# [Your assignment]
Reproduce every line of the listing from the one containing "- Modelo: autómata" down to the one containing "- Recuperado mantiene estado (inmune).", with both of those lines included.

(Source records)
# # # # # # #
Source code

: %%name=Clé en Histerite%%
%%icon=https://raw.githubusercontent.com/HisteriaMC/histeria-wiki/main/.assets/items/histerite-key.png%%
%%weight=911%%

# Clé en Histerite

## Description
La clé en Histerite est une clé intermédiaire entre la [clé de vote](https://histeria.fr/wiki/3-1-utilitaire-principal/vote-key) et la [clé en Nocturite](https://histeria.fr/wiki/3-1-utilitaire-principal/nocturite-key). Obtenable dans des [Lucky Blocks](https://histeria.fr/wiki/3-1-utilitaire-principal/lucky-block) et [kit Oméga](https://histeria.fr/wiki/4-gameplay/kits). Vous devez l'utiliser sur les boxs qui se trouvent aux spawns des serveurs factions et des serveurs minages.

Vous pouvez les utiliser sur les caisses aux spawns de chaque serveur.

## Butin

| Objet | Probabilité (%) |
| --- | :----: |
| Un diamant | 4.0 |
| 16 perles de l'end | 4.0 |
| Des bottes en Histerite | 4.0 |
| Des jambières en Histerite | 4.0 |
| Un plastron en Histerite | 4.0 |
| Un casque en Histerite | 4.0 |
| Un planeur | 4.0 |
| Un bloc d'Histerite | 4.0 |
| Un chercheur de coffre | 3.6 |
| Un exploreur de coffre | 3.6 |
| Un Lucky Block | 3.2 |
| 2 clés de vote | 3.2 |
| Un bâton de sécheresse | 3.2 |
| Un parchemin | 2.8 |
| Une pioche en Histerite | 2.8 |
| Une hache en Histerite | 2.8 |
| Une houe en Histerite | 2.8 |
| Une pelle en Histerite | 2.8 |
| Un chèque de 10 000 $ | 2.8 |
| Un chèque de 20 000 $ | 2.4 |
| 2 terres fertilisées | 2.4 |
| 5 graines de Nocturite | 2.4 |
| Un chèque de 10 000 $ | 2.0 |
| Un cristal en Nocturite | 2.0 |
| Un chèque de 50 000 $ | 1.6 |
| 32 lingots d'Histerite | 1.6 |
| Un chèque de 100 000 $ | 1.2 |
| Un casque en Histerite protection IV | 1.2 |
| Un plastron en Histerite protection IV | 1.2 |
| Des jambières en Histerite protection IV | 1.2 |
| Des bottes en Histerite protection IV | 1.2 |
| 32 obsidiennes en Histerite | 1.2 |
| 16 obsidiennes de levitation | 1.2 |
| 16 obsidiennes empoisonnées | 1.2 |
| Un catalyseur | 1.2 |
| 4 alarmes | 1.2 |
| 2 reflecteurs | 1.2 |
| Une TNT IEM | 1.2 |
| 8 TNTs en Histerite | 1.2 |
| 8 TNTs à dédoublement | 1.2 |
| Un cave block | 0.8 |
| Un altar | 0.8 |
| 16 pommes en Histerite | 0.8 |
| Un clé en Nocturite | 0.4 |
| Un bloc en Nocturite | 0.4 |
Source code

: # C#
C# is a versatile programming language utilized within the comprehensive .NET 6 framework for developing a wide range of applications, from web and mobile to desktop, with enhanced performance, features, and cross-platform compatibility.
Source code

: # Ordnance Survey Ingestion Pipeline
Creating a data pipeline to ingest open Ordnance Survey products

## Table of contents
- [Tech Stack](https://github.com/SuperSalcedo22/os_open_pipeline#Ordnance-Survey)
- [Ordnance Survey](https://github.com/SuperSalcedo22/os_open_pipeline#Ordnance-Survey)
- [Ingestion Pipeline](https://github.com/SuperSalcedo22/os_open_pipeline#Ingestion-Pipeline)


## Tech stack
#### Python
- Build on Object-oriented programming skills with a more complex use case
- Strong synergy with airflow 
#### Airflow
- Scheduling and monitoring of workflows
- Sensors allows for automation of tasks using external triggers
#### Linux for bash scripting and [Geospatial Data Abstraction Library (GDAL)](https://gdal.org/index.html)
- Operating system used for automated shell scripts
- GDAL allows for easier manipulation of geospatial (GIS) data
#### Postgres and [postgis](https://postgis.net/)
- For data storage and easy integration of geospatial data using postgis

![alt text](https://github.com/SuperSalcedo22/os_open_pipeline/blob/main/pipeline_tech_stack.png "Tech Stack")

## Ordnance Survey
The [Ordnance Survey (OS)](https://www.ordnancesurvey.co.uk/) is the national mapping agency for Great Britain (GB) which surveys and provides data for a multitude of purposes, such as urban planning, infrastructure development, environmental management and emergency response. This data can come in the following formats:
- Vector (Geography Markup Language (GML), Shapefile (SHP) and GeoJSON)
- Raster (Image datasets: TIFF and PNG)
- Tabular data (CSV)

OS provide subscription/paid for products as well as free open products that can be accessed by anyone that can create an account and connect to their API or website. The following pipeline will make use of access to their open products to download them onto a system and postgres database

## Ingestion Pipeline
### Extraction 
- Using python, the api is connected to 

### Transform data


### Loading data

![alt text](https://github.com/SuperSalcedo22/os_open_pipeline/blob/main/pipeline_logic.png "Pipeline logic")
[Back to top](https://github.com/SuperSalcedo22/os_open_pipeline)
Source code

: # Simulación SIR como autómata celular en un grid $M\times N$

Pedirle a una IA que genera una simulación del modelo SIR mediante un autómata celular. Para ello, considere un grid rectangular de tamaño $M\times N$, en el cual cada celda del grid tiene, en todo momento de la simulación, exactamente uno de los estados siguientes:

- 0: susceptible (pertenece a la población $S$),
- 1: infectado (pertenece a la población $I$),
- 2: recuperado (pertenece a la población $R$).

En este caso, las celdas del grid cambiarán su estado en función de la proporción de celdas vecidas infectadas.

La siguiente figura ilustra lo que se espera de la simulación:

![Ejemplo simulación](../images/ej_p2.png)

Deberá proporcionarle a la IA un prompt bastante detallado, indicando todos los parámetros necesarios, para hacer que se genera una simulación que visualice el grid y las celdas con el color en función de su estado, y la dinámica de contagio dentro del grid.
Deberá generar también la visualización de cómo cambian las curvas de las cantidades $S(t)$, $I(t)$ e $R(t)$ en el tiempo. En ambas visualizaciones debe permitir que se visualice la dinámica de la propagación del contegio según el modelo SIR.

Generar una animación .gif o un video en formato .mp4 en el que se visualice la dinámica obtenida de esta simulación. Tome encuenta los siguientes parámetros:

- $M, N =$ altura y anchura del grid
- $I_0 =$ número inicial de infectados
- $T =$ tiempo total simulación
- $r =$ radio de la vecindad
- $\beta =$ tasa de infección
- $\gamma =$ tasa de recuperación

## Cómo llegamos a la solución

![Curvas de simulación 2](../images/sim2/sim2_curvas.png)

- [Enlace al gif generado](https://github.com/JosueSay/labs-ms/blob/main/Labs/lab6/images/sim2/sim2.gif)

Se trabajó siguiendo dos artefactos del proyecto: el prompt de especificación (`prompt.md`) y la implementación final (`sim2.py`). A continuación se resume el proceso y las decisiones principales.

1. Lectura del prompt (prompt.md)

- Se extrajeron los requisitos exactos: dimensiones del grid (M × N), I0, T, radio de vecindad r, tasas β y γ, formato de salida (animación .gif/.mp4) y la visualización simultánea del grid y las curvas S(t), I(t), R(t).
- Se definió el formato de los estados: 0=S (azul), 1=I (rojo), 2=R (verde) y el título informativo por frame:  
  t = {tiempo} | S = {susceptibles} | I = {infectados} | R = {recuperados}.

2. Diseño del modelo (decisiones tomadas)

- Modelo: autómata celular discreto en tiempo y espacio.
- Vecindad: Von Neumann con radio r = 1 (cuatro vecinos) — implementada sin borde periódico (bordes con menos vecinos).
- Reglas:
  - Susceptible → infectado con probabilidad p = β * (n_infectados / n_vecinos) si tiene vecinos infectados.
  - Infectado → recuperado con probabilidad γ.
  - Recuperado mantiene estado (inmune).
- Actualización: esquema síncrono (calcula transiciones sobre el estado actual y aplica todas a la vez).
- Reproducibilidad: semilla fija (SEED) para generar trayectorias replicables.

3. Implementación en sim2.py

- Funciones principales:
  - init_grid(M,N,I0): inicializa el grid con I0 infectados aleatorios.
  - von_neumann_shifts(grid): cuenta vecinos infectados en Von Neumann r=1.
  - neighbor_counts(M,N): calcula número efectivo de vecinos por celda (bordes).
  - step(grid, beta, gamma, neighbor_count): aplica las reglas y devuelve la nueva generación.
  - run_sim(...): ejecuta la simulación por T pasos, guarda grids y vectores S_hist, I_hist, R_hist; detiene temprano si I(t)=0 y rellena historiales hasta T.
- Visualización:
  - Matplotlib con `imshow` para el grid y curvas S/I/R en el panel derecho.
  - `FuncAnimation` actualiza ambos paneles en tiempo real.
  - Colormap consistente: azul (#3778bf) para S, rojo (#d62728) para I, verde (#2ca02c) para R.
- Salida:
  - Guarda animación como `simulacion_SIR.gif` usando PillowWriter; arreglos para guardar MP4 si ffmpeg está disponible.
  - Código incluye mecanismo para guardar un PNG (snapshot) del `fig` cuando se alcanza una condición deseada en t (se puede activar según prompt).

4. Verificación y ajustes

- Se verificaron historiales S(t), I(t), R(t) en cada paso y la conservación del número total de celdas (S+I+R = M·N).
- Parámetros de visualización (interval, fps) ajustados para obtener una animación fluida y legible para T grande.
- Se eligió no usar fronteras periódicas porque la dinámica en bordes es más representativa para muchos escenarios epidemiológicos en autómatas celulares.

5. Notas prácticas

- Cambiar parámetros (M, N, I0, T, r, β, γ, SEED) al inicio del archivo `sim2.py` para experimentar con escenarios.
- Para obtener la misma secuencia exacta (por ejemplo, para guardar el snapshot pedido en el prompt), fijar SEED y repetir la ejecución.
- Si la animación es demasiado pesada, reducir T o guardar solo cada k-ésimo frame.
# # # # # # #
# [Written solution]
- Modelo: autómata celular discreto en tiempo y espacio.
- Vecindad: Von Neumann con radio r = 1 (cuatro vecinos) — implementada sin borde periódico (bordes con menos vecinos).
- Reglas:
  - Susceptible → infectado con probabilidad p = β * (n_infectados / n_vecinos) si tiene vecinos infectados.
  - Infectado → recuperado con probabilidad γ.
  - Recuperado mantiene estado (inmune).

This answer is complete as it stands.